Geeky addendum: I have a hunch that the Chinchilla scaling laws for text, suggesting ~20 tokens per parameter, may not directly translate to Earth data. Text is unconstrained, encompassing fiction, errors, and myriad styles. Earth data, by contrast, is almost entirely grounded in physical reality. I suspect Earth is "semantically denser and ergodic," meaning there's significant spatio-temporal repetition, allowing models to learn robust representations with potentially fewer tokens per parameter – perhaps an order of magnitude less. Vision Transformer (ViT) patches are also "anchored" spatially, unlike free-floating text tokens, which might greatly accelerate learning dynamics. ... I predict that within 2-3 years, most new Geo FMs will converge on broadly similar semantic understandings, which is another compelling reason to foster openness and drive these models towards becoming a commodity, or even a utility.

From finetune to embeddings

All along the AI stack we have embeddings, which are simply vectors that encode the input. They are not perfect but they are orders of magnitude smaller, so to the degree they are correct, they unlock huge value. For many applications and domains, they are simply part of the internal pipes of the AI stack, subject to academic studies as a way to understand the internal brain of a model.

I conceptually imagine embeddings as a cloud of dots, each a datapoint representing a semantic. Then all input data falls into these dots, connected as a path. The AI then needs to figure out how to locate those dots so the paths are simple, reused, predictable. Those paths become reality encoded. Those paths allow to navigate reality through semantics, bringing along space and time, which unlocks an entire new paradigm of finding stuff, monitoring stuff, causality, ...

For geoAI we started to look at them more closely, since Earth data is crucially different. Not only we have a large but limited surface, Earth, but we encode many similar semantics in place and time, which is turn represent most of the work for most of the outputs users need.
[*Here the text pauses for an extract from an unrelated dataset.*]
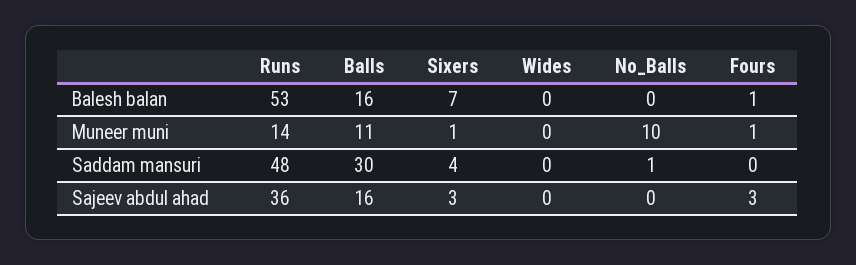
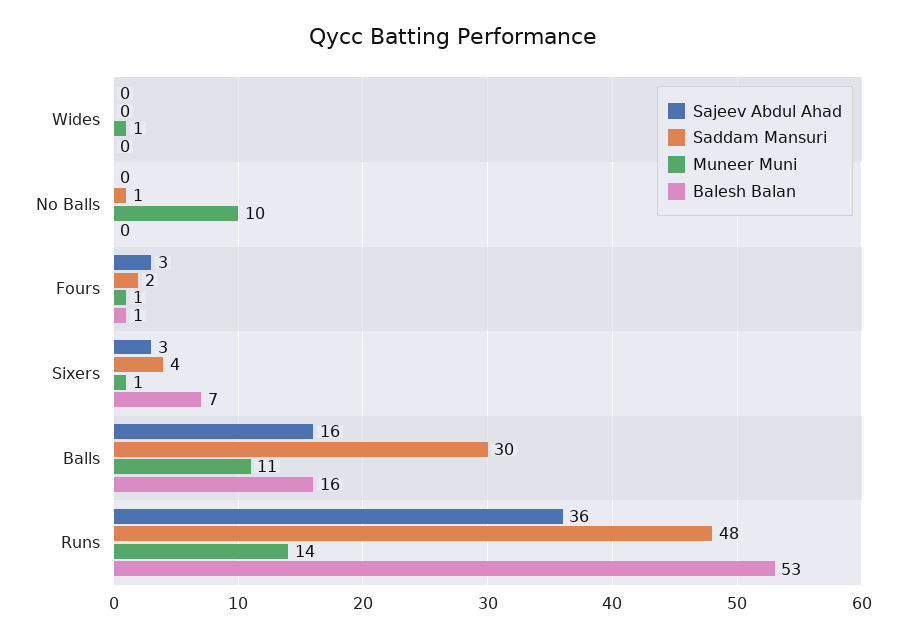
Muneer muni, Wides: 0 -> 1
Saddam mansuri, Fours: 0 -> 2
This embedding-centric methodology represents a significant departure from traditional GeoAI workflows, forgoing the reduced but still intense finetune workflow. In fact, through experience, we ended up not only promoting them as perhaps the new center of value for geo, but also the basis to build a service provider Lgnd: Leveraging pre-trained embeddings from models like Clay, potentially with Retrieval Augmented Generation (RAG) and minimal labeling, yields actionable insights in seconds. This finally democratizes access to sophisticated EO analysis.

The Embedded Future of Earth Observation

The true significance of this shift lies in unlocking value from EO data that has remained latent. One can envision climate models achieving new hyperlocal accuracy or conservation efforts gaining unprecedented timeliness. This is an evolving field; questions remain about representing homogenous features or integrating diverse geospatial data at scale.

Nevertheless, the path forward is clear. The capacity to create and utilize these imperfect yet remarkably detailed mathematical summaries of our planet offers in our opinion the most promising avenue for the next generation of geospatial innovation. It is about transcending pixel-level analysis to achieve a profound, semantic understanding of Earth. The question often posed is, "What is the ChatGPT equivalent for Geo?" Perhaps a more pertinent inquiry is how we can equip a diverse community with foundational tools, like these embeddings, to construct a multitude of tailored solutions that work with least clicks, least effort and least time. That prospect, I submit, is worth the risk that we are wrong.

PS: Thanks Samuel Barrett for the feedback on the draft!